Na trzy tygodnie przed wyborami powszechnymi w Grecji Der Spiegel zastanawia się nad intencjami Aleksisa Tsiprasa, przewodniczącego lewicowej partii Syriza oraz faworyta do sformowania nowego rządu. Niemiecki tygodnik dostrzega sprzeczne sygnały, które „niepokoją bądź zaskakują” obserwatorów w Europie —
„Cała nasza partia chciałaby widzieć kraj w strefie euro”, mówi np. Tsipras, ale zaraz dodaje, iż „tylko wtedy, gdy spójność społeczna nie będzie zagrożona”. Innym razem lider Sirizy stwierdził, że „euro nie jest fetyszem”, a Grecja nie jest „niczyim zakładnikiem”, cokolwiek miało to znaczyć [...] Członkowie konserwatywnego gabinetu sprawującego obecnie władzę żartują, że stanowisko Tsiprasa jest całkiem jasne. Jak mówią, „we wtorki, czwartki i soboty chce on, by kraj pozostał w strefie euro, ale w poniedziałki, środy i piątki wracamy do drachmy, w niedzielę zaś organizujemy referendum”.

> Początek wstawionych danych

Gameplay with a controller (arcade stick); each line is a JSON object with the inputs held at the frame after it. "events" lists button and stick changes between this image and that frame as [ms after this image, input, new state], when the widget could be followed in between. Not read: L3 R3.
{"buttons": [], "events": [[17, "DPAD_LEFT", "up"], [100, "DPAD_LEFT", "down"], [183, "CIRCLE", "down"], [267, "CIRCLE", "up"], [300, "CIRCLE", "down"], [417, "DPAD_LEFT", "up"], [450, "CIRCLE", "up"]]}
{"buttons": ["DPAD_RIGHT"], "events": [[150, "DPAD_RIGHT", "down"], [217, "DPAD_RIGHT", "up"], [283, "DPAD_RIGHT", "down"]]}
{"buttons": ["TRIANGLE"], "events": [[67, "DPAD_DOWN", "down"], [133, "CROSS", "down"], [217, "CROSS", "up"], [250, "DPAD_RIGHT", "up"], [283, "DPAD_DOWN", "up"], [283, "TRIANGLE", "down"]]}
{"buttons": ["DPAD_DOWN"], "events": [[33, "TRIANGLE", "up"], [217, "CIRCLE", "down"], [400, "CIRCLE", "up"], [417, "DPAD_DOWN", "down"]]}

W każdym razie, przewiduje niemiecki tygodnik, rząd kierowany przez Tsiprasa będzie oparty na kompromisie, jako że mało prawdopodobne jest, by jego partia zdobyła parlamentarną większość —
Program ratunkowy dla Grecji przyznany przez UE i MFW wygasa pod koniec lutego. Negocjacje w sprawie utworzenia nowego rządu z pewnością potrwają dłużej. Wysocy rangą dyplomaci w Brukseli mają jednak nadzieję, że gospodarcza i polityczna rzeczywistość w końcu dopadnie lewicowych ideologów z Aten.